## start PASSAGE GIVEN

3.4. Spatiotemporal Distribution of Thermokarst Lake Drainage
A total of 56 thermokarst lake drainage events meeting the criteria (area > 1 ha in the benchmark year and subsequent drainage ratio ≥ 50%) were identified. Along the QTH, there are 733 thermokarst lakes larger than 1 ha, yet only 7.64% of them satisfy the conditions for drained lakes. This indicated that the drainage phenomenon of thermokarst lakes is not widespread along the QTH, which is similar to the research results in the Arctic region [
15]. All thermokarst lake drainage events were located north of Yanshiping; thus, only this region is illustrated in
Figure 4. Spatial analysis revealed a pronounced clustering pattern, mainly concentrated south of Wudaoliang and north of Yanshiping. These drained lakes are spatially adjacent, implying the possible existence of interconnected drainage systems. Moreover, a high density of drained lakes was observed in the basins of major rivers such as the Chumar River and the Yangtze River and their tributaries, demonstrating strong fluvial dependence. This spatial pattern suggests that riverbank erosion, groundwater dynamics, and surface runoff convergence may jointly influence thermokarst lake drainage. River erosion may both weaken the stability of lake shores and provide potential outflow channels for lake water. Analysis of the initial lake size prior to drainage showed a clear concentration trend, with initial areas ranging from 1 to 3 ha, indicating that small and medium-sized thermokarst lakes are more susceptible to drainage. This phenomenon is likely linked to the lower stability of ice-wedge polygon structures surrounding small lakes, whose periglacial formations are more easily breached under thermal or hydraulic forces, leading to sudden drainage channels. This mechanism demonstrates that thermokarst lake drainage exhibits strong geomorphic and structural dependence.
To assess the impact of the RWI extraction error on the identification of drainage events, we conducted an uncertainty analysis. Given that the RWI has an area extraction error of approximately 10.21%, this error propagates into the drainage ratio calculation. We established a conservative scenario by raising the identification threshold from 50% to 60% (i.e., DR > 60%). Under this more stringent criterion, 52 events were still successfully identified, and their spatiotemporal patterns (e.g., predominance post-2019, concentration in the Wudaoliang-Yanshiping area) remained entirely consistent with the results using the 50% threshold. This demonstrates that while the absolute count of drainage events might be a conservative estimate, the main spatiotemporal trends we revealed are robust and not significantly influenced by index extraction errors.

## end PASSAGE GIVEN
## start ITEMS

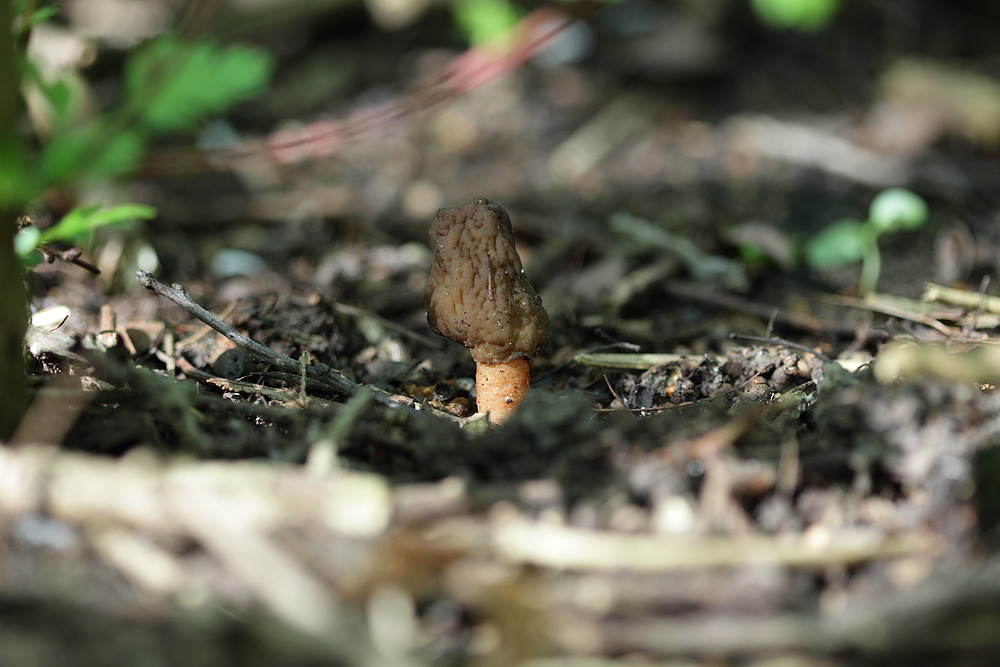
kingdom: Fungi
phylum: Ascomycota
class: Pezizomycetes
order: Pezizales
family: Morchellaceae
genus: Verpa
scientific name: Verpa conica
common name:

## end ITEMS

| ACTIONS TO TAKE |
**a.** In the passage on thermokarst lake drainage, how many drainage events were still identified once the threshold was raised to 60%?
**b.** Retype from the passage on thermokarst lake drainage the part that opens with the words "To assess the" and closes with "index extraction errors.".

| RESPONSES PER TASK |
**a.** 52 events.

**b.**
To assess the impact of the RWI extraction error on the identification of drainage events, we conducted an uncertainty analysis. Given that the RWI has an area extraction error of approximately 10.21%, this error propagates into the drainage ratio calculation. We established a conservative scenario by raising the identification threshold from 50% to 60% (i.e., DR > 60%). Under this more stringent criterion, 52 events were still successfully identified, and their spatiotemporal patterns (e.g., predominance post-2019, concentration in the Wudaoliang-Yanshiping area) remained entirely consistent with the results using the 50% threshold. This demonstrates that while the absolute count of drainage events might be a conservative estimate, the main spatiotemporal trends we revealed are robust and not significantly influenced by index extraction errors.